_PAGE TEXT:_
##########
Sharon Lynn Johnson Coleman (born July 19, 1960) is a United States district judge of the United States District Court for the Northern District of Illinois. She was formerly a justice of the Illinois Appellate Court, First District, 3rd Division.

Early life and education 
Coleman was born in Chicago, Illinois and graduated from Northern Illinois University in 1981 with a Bachelor of Arts in History. She went on to receive her Juris Doctor degree in 1984 from Washington University School of Law.

Legal career 
After law school, Coleman was an Assistant State’s Attorney in Cook County from 1984 until 1989. From 1989 to 1993, Coleman served as an Assistant United States Attorney in the Northern District of Illinois. Between 1993 and 1996, she held the position of Deputy State’s Attorney and Bureau Chief for the Public Interest Bureau of the Cook County State’s Attorney’s Office. From 1996 until 2008, Coleman served as a judge of the Circuit Court of Cook County, Illinois where she worked in the child protection division and the law division. She sat on the Illinois Appellate Court in Chicago, a position she held from 2008 to 2010.

Federal judicial service 
On February 24, 2010, President Barack Obama nominated Coleman to fill the seat on the United States District Court for the Northern District of Illinois that had been vacated by Mark Filip, who resigned in 2008 to become United States Deputy Attorney General. She was one of several recommendations for the seat from Senator Dick Durbin. The United States Senate confirmed Coleman by an 86–0 vote on July 12, 2010. She received her commission on July 13, 2010.
##########
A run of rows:

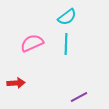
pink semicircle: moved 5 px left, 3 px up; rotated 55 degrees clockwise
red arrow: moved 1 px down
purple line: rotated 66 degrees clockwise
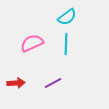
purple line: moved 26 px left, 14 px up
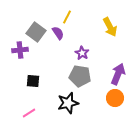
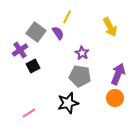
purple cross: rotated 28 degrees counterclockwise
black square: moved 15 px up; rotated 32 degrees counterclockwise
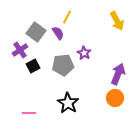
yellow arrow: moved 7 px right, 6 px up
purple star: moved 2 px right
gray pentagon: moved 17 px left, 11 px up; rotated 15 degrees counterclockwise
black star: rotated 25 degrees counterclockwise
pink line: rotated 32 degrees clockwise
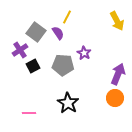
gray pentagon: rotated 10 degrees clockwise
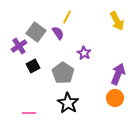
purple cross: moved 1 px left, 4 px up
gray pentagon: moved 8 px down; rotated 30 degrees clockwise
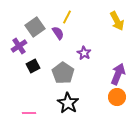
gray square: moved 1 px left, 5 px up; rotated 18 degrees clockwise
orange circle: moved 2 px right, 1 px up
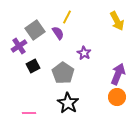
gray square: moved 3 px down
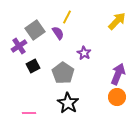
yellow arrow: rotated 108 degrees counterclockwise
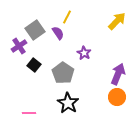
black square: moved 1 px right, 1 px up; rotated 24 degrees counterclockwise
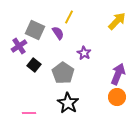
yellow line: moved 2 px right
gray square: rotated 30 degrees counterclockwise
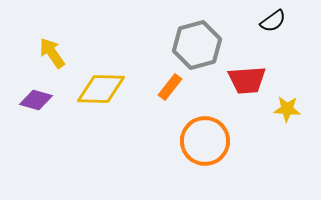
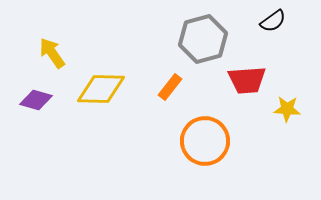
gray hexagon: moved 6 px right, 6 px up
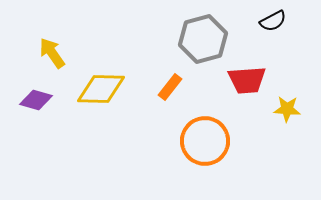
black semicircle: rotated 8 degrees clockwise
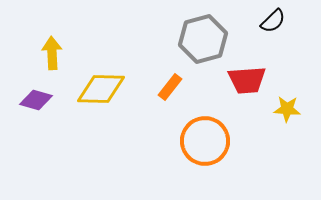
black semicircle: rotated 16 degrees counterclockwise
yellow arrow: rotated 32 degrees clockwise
##########
_GOALS:_
1. According to the judge's biography, in what year did Coleman receive her Juris Doctor degree?
2. Reproduce the rows from the line with "gray hexagon: moved 6 px right, 6 px up" through the end of the rows, and leave the pictures out.
The judge's biography and the rows come from unrelated sources.

_WRITTEN RESPONSES:_
1. 1984

2.
gray hexagon: moved 6 px right, 6 px up
black semicircle: rotated 8 degrees clockwise
black semicircle: rotated 16 degrees counterclockwise
yellow arrow: rotated 32 degrees clockwise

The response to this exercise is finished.